Required task 1
Please echo the film review, everything from "I Now Pronounce You Chuck and Larry is" down to "least possible intent.".
Required task 2
Answer these questions from the film review:
(a) Who directed the film?
(b) What is the film rated?
(c) What costume does Kevin James wear at the gay costume party?

-- Start Provided text --

I Now Pronounce You Chuck and Larry

Movie Information

The Story: Two firefighters pretend to be a gay couple in order to secure domestic partner benefits so that the children of one of them may be insured. The Lowdown: Often offensive and largely unfunny -- unless you're on the Adam Sandler wavelength -- this latest Sandler opus doesn't work, but it at least seems to have something on its mind.
Score:

Genre: Comedy
Director: Dennis Dugan
Starring: Adam Sandler, Kevin James, Jessica Biel, Dan Aykroyd, Ving Rhames, Steve Buscemi
Rated: PG-13

I Now Pronounce You Chuck and Larry is your typical bad Adam Sandler comedy that earns a few extra points in the realm of intent—or at least possible intent.

It’s easy to think that Sandler and company tackled a story about two straight firefighters pretending to be gay for no other reason than to trot out for 90 minutes every sleazy, wheezy homosexual panic and “don’t drop the soap” gag known to man—and then hope to get away with it by spending the last 20 minutes arguing for gay acceptance. Bringing in gay performers like Richard Chamberlain and Lance Bass may increase the credibility of the film, but is it sincere? Or rather is it a case of the racist who trots out the old “why, some of my best friends are” justification?

We’ll probably never know the truth, but I’m inclined to give Sandler the benefit of the doubt here. Why? Despite the fact that the movie is a good 80-percent dumb homosexual-panic jokes, there’s a sense of some kind of growth on Sandler’s part. Still, many aspects of the film remain consistent with any other Sandler foray.

Take the fact that Sandler is not about to do anything gay himself. This is, after all, the guy who went into a panic in Click (2006) when he thought that Christopher Walken’s character wanted to see him with his shirt off. And he’s the same guy who had to butch up the male bonding with “faggot” remarks in Reign Over Me (2007) so nobody would get the wrong idea about his relationship with Don Cheadle. His character here isn’t much different. An improbably big deal is made out of Sandler and costar Kevin James not kissing. (Funny how such a scene doesn’t seem to bother Ving Rhames and Sandler-pal Nick Swardson elsewhere in the film.) Similarly, James is carefully garbed in a ridiculous apple suit (looking like he wandered in from that abominable Fruit of the Loom commercial currently playing in theaters) so there isn’t any body contact when he and Sandler slow dance at a gay costume party. The only exception to all this is a fairly funny running gag where Sandler’s character is (much to his consternation) always assumed to be “the girl” in his bogus relationship with James. (In itself, this is a dubious point since it presupposes strict roles, but after all, this is a comedy made by straight guys about being gay.)

Some of the film’s bigger moments are also suspect. For example, it’s unclear whether the (admittedly very satisfying) scene where Sandler decks a Fred Phelps-like anti-gay protestor outside the costume ball is actually an expression of his character’s outrage over the hate speech, or a simple knee-jerk reaction to being called “faggot.”

But maybe such distinctions don’t matter so much when you consider that in the film Sandler is challenging his presumed teen-boy fan base at nearly every turn. In this regard, Sandler has actually done something noteworthy.

-- End Provided text --
-- Start Available data --

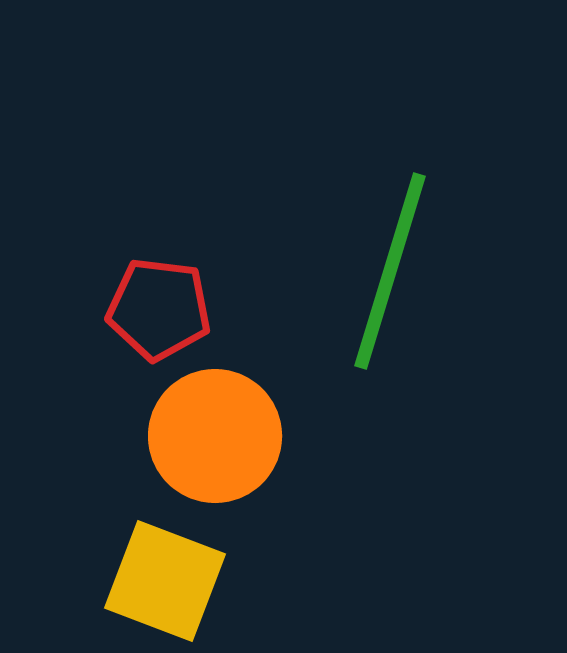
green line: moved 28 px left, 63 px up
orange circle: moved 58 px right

-- End Available data --

Task answer 1
I Now Pronounce You Chuck and Larry is your typical bad Adam Sandler comedy that earns a few extra points in the realm of intent—or at least possible intent.

Task answer 2
(a) Dennis Dugan
(b) PG-13
(c) An apple suit